Big mistake, because life does not work this way. Interviews that focus on immaculate grades and seamless careers, not approaching obstacles, are a waste of time for both candidate and executive.
Hard times providing important lessons is one of the few things we can rely on. Even better when these troubles excite human initiative.
The past initiatives are the best indicator of future initiatives. As Belsky said, look beyond the formal résumé and ask candidates about their interests and what they have done to pursue them.
To assess them, after the previously suggested question (What has been the most challenging circumstance you faced?), it is enough to ask:
How did you react to it?
Did you solve it? How?
Using this set of questions, in a matter of minutes, you will analyze 2 critical points.
- Problem-solving skills: You will listen to the candidate’s trial story, and also know how he approached the challenge, and the skills used.
- Behaviour in stressful situations: You will grab insights from the candidate in his conduct under stress and, from that, examine different situations at work.
Conclusion about Strategic Interview Questions to Ask Candidates
I consider final interviews focused on technicalities a waste of time — time that is expensive, since busy executives often are responsible for it.

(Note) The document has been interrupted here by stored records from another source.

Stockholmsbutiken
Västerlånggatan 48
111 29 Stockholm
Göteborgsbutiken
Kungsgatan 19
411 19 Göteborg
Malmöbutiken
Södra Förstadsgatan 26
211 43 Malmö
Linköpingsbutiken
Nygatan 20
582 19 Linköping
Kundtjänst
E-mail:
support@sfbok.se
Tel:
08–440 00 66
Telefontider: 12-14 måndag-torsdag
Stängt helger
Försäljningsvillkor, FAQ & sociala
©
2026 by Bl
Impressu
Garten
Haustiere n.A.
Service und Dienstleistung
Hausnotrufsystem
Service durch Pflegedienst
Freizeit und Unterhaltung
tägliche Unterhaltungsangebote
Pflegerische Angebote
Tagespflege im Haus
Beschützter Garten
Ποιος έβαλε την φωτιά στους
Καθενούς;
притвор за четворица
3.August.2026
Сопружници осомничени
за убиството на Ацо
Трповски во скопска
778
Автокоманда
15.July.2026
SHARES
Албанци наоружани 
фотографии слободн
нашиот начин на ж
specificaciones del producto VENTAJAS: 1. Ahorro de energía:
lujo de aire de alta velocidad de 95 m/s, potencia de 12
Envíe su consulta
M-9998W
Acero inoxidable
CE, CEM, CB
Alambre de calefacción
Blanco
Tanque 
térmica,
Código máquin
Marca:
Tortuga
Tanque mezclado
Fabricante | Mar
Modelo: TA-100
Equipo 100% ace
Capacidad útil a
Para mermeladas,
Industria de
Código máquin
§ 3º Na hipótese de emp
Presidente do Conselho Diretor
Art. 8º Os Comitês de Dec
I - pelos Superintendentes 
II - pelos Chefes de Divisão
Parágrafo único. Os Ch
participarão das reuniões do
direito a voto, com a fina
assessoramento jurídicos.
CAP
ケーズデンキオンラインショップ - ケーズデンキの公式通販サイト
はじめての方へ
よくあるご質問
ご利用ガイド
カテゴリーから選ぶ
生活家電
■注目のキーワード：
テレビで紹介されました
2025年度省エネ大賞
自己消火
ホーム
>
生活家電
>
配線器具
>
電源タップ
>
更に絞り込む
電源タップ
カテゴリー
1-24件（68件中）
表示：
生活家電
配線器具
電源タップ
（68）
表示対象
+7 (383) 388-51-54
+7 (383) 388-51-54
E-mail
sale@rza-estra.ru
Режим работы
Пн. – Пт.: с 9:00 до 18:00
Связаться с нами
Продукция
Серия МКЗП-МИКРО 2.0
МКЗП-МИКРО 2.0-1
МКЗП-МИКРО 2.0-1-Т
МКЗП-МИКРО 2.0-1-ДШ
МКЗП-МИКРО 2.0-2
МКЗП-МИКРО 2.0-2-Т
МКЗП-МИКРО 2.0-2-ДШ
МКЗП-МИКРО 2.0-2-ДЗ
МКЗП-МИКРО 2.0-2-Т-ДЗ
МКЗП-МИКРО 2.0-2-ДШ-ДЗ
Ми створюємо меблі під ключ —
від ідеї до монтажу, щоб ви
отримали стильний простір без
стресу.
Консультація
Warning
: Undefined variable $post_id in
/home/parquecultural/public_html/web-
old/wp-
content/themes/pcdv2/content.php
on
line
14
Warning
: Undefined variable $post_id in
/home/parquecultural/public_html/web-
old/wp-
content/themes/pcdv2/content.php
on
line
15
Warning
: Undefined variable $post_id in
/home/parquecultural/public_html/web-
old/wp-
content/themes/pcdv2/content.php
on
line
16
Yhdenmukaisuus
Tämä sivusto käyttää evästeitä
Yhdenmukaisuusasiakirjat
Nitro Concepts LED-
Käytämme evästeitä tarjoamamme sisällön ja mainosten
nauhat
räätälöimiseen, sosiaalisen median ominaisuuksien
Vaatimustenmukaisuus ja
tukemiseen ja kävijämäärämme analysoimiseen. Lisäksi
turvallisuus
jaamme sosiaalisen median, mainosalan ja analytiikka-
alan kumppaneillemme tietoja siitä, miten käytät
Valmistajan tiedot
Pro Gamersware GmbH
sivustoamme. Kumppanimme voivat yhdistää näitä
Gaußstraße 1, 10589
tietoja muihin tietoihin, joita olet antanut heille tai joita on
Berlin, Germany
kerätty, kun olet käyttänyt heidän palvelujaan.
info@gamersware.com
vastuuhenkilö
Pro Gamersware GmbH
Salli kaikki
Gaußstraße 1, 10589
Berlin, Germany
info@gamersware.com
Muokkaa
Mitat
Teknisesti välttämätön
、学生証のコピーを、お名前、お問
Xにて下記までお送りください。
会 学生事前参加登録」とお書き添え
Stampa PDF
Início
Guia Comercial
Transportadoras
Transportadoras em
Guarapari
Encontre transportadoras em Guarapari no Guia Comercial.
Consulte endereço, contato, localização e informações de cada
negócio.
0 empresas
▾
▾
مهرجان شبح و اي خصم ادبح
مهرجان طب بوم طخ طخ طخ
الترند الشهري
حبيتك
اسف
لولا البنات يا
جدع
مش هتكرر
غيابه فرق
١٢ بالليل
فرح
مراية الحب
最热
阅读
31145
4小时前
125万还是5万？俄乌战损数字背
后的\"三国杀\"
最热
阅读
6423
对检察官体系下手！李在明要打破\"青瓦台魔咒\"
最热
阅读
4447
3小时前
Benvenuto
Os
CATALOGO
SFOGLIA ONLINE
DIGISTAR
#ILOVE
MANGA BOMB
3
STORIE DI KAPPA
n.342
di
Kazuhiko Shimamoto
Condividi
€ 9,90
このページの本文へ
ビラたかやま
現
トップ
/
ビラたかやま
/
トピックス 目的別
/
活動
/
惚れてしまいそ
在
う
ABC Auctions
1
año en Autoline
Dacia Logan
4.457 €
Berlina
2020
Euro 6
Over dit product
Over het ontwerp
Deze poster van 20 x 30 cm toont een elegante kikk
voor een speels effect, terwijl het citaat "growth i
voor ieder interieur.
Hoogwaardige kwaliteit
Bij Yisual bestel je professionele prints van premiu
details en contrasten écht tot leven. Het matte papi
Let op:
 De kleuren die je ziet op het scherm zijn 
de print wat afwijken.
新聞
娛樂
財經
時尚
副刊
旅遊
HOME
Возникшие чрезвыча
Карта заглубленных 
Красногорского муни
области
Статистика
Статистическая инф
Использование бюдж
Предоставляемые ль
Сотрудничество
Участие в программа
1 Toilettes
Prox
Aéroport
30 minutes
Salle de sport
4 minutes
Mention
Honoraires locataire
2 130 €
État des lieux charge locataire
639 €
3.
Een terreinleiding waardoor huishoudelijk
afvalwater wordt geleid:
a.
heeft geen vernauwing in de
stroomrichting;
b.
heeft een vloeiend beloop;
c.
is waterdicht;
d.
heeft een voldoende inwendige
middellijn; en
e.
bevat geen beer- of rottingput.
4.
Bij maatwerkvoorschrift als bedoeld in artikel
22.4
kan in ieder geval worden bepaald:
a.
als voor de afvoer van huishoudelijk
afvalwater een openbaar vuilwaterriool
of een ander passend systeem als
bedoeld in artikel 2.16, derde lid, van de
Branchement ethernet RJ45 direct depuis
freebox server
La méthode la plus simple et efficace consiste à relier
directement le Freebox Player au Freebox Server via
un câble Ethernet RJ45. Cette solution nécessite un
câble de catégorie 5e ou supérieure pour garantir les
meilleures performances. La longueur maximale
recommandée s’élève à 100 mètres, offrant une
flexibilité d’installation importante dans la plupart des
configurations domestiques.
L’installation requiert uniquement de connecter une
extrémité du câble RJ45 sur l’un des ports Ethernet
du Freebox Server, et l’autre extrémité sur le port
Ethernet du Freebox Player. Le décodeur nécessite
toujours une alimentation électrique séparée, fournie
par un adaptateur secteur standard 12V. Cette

The technical knowledge of a candidate should be vetted before the final interview, because these flaws often can be solved by training. What training does not solve — at least not that easily — is what we should assess before hiring. Abilities like:
- Problem-Solving Skills
- Self-Consciousness and Attentive Listening
- Past Initiatives
- Reaction under Adverse Situations
During final interviews that often take less than half an hour, time is better used asking about these instead of GPA scores.